EXTRACTED ENTRIES:
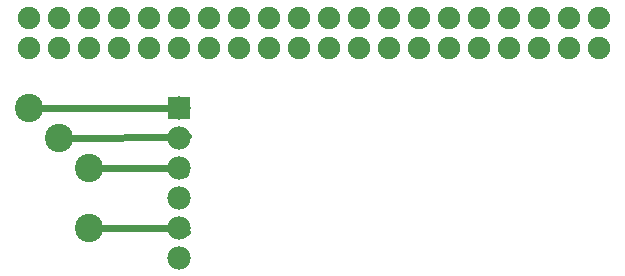
<source format=gbl>
G04 MADE WITH FRITZING*
G04 WWW.FRITZING.ORG*
G04 DOUBLE SIDED*
G04 HOLES PLATED*
G04 CONTOUR ON CENTER OF CONTOUR VECTOR*
%ASAXBY*%
%FSLAX23Y23*%
%MOIN*%
%OFA0B0*%
%SFA1.0B1.0*%
%ADD10C,0.075361*%
%ADD11C,0.094488*%
%ADD12C,0.078000*%
%ADD13R,0.078000X0.078000*%
%ADD14C,0.024000*%
%LNCOPPER0*%
G90*
G70*
G54D10*
X144Y909D03*
X244Y909D03*
X344Y909D03*
X444Y909D03*
X544Y909D03*
X644Y909D03*
X744Y909D03*
X844Y909D03*
X944Y909D03*
X1044Y909D03*
X1144Y909D03*
X1244Y909D03*
X1344Y909D03*
X1444Y909D03*
X1544Y909D03*
X1644Y909D03*
X1744Y909D03*
X1844Y909D03*
X1944Y909D03*
X2044Y909D03*
X2044Y1009D03*
X1944Y1009D03*
X1844Y1009D03*
X1744Y1009D03*
X1644Y1009D03*
X1544Y1009D03*
X1444Y1009D03*
X1344Y1009D03*
X1244Y1009D03*
X1144Y1009D03*
X1044Y1009D03*
X944Y1009D03*
X844Y1009D03*
X744Y1009D03*
X644Y1009D03*
X544Y1009D03*
X444Y1009D03*
X344Y1009D03*
X244Y1009D03*
X144Y1009D03*
G54D11*
X344Y509D03*
X244Y609D03*
X144Y709D03*
X344Y309D03*
G54D12*
X644Y709D03*
X644Y609D03*
X644Y509D03*
X644Y409D03*
X644Y309D03*
X644Y209D03*
G54D13*
X644Y709D03*
G54D14*
X614Y709D02*
X171Y709D01*
D02*
X645Y610D02*
X271Y609D01*
D02*
X674Y614D02*
X645Y610D01*
D02*
X645Y508D02*
X371Y509D01*
D02*
X665Y488D02*
X645Y508D01*
D02*
X645Y309D02*
X371Y309D01*
D02*
X670Y295D02*
X645Y309D01*
G04 End of Copper0*
M02*
</source>
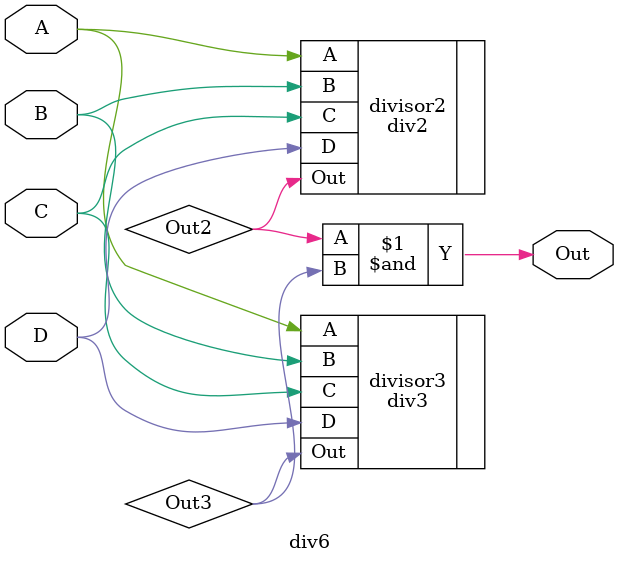
<source format=v>
module div6(A, B, C, D, Out);
	// ports
	input A, B, C, D;
	output Out;
	
	// internal submodule outputs
	wire Out2, Out3;
	
	// divisor instances
	div2 divisor2 (.A(A), .B(B), .C(C), .D(D), .Out(Out2));
	div3 divisor3 (.A(A), .B(B), .C(C), .D(D), .Out(Out3));
	
	// output
	and(Out, Out2, Out3);

endmodule
</source>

WHAT IS NEEDED: Please return all of the material above exactly, minus any pictures.

COMPLETED TASK:
<source format=gbl>
G04 MADE WITH FRITZING*
G04 WWW.FRITZING.ORG*
G04 DOUBLE SIDED*
G04 HOLES PLATED*
G04 CONTOUR ON CENTER OF CONTOUR VECTOR*
%ASAXBY*%
%FSLAX23Y23*%
%MOIN*%
%OFA0B0*%
%SFA1.0B1.0*%
%ADD10C,0.075361*%
%ADD11C,0.094488*%
%ADD12C,0.078000*%
%ADD13R,0.078000X0.078000*%
%ADD14C,0.024000*%
%LNCOPPER0*%
G90*
G70*
G54D10*
X144Y909D03*
X244Y909D03*
X344Y909D03*
X444Y909D03*
X544Y909D03*
X644Y909D03*
X744Y909D03*
X844Y909D03*
X944Y909D03*
X1044Y909D03*
X1144Y909D03*
X1244Y909D03*
X1344Y909D03*
X1444Y909D03*
X1544Y909D03*
X1644Y909D03*
X1744Y909D03*
X1844Y909D03*
X1944Y909D03*
X2044Y909D03*
X2044Y1009D03*
X1944Y1009D03*
X1844Y1009D03*
X1744Y1009D03*
X1644Y1009D03*
X1544Y1009D03*
X1444Y1009D03*
X1344Y1009D03*
X1244Y1009D03*
X1144Y1009D03*
X1044Y1009D03*
X944Y1009D03*
X844Y1009D03*
X744Y1009D03*
X644Y1009D03*
X544Y1009D03*
X444Y1009D03*
X344Y1009D03*
X244Y1009D03*
X144Y1009D03*
G54D11*
X344Y509D03*
X244Y609D03*
X144Y709D03*
X344Y309D03*
G54D12*
X644Y709D03*
X644Y609D03*
X644Y509D03*
X644Y409D03*
X644Y309D03*
X644Y209D03*
G54D13*
X644Y709D03*
G54D14*
X614Y709D02*
X171Y709D01*
D02*
X645Y610D02*
X271Y609D01*
D02*
X674Y614D02*
X645Y610D01*
D02*
X645Y508D02*
X371Y509D01*
D02*
X665Y488D02*
X645Y508D01*
D02*
X645Y309D02*
X371Y309D01*
D02*
X670Y295D02*
X645Y309D01*
G04 End of Copper0*
M02*
</source>
<source format=v>
module div6(A, B, C, D, Out);
	// ports
	input A, B, C, D;
	output Out;
	
	// internal submodule outputs
	wire Out2, Out3;
	
	// divisor instances
	div2 divisor2 (.A(A), .B(B), .C(C), .D(D), .Out(Out2));
	div3 divisor3 (.A(A), .B(B), .C(C), .D(D), .Out(Out3));
	
	// output
	and(Out, Out2, Out3);

endmodule
</source>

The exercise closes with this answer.